Proton’s CEO framed this as a turning point. If the industry continues to treat user data as a free resource, public trust will erode further. That hurts legitimate uses of AI and pushes privacy-conscious users toward workarounds that may be less secure. On the other hand, if companies can demonstrate that AI can work without hoarding personal information, it sets a standard that others may have to follow.

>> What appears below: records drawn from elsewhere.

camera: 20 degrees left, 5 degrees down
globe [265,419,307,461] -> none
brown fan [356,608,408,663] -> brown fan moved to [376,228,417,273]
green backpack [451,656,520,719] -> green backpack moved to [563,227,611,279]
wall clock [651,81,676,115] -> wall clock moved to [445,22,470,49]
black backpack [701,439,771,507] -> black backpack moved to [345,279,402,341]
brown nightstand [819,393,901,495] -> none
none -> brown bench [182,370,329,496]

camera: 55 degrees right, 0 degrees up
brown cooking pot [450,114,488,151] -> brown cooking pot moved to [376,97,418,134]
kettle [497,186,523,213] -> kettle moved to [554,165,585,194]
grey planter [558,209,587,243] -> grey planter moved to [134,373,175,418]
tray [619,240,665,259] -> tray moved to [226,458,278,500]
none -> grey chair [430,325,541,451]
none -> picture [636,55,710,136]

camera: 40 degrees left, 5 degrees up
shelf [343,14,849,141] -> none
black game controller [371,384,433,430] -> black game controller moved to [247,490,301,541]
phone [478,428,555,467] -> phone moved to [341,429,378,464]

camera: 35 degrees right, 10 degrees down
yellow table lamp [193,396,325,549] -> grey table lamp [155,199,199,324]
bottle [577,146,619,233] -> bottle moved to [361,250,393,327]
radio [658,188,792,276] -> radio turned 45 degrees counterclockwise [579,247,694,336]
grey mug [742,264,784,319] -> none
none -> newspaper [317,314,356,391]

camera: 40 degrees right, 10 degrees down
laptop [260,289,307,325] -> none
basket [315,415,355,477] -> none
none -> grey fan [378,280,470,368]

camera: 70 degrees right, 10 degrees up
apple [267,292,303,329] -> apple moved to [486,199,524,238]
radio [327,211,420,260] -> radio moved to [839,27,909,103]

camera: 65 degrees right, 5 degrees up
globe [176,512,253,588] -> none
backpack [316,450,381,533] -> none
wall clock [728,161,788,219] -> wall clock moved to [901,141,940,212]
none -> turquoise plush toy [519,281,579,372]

For everyday consumers, the key takeaway is that the privacy battle is not lost — but it depends on the choices we make as users and the tools we support.

What readers can do

You do not need to become a cryptography expert to protect your privacy while using AI. Here are practical steps based on the principles Proton’s CEO outlined:

  • Choose services that prioritize end-to-end encryption. Before signing up for any AI tool, check whether your data is encrypted in transit and at rest — and whether the company can see your inputs. Proton’s own AI features, such as smart compose in Proton Mail, run entirely on the device or through encrypted channels.
  • Limit the amount of personal data you feed into AI models. Do not paste full medical histories, financial documents, or private conversations into generic chatbots unless you are certain about their data handling. Treat AI interactions like conversations in a public space — assume the other party might remember everything.
  • Look for on-device processing. Some AI assistants can perform tasks locally on your phone or computer without sending data to a cloud server. This dramatically reduces the risk of data leaks or reuse.
  • Review privacy policies critically. Many companies have updated their policies to allow training on user inputs. If the policy is vague about data retention or sharing, consider that a red flag.
  • Demand transparency. The CEO’s biggest worry — loss of trust — can only be addressed if companies are open about how their AI models work and what data they use. As a consumer, you can support providers that publish clear, auditable privacy practices.

These steps will not make you immune to every risk, but they significantly reduce the surface area for misuse.

Sources

  • “Privacy in the AI era is possible, says Proton’s CEO, but one thing keeps him up at night” — Spiceworks, June 4, 2026. (Interview with Proton’s CEO.)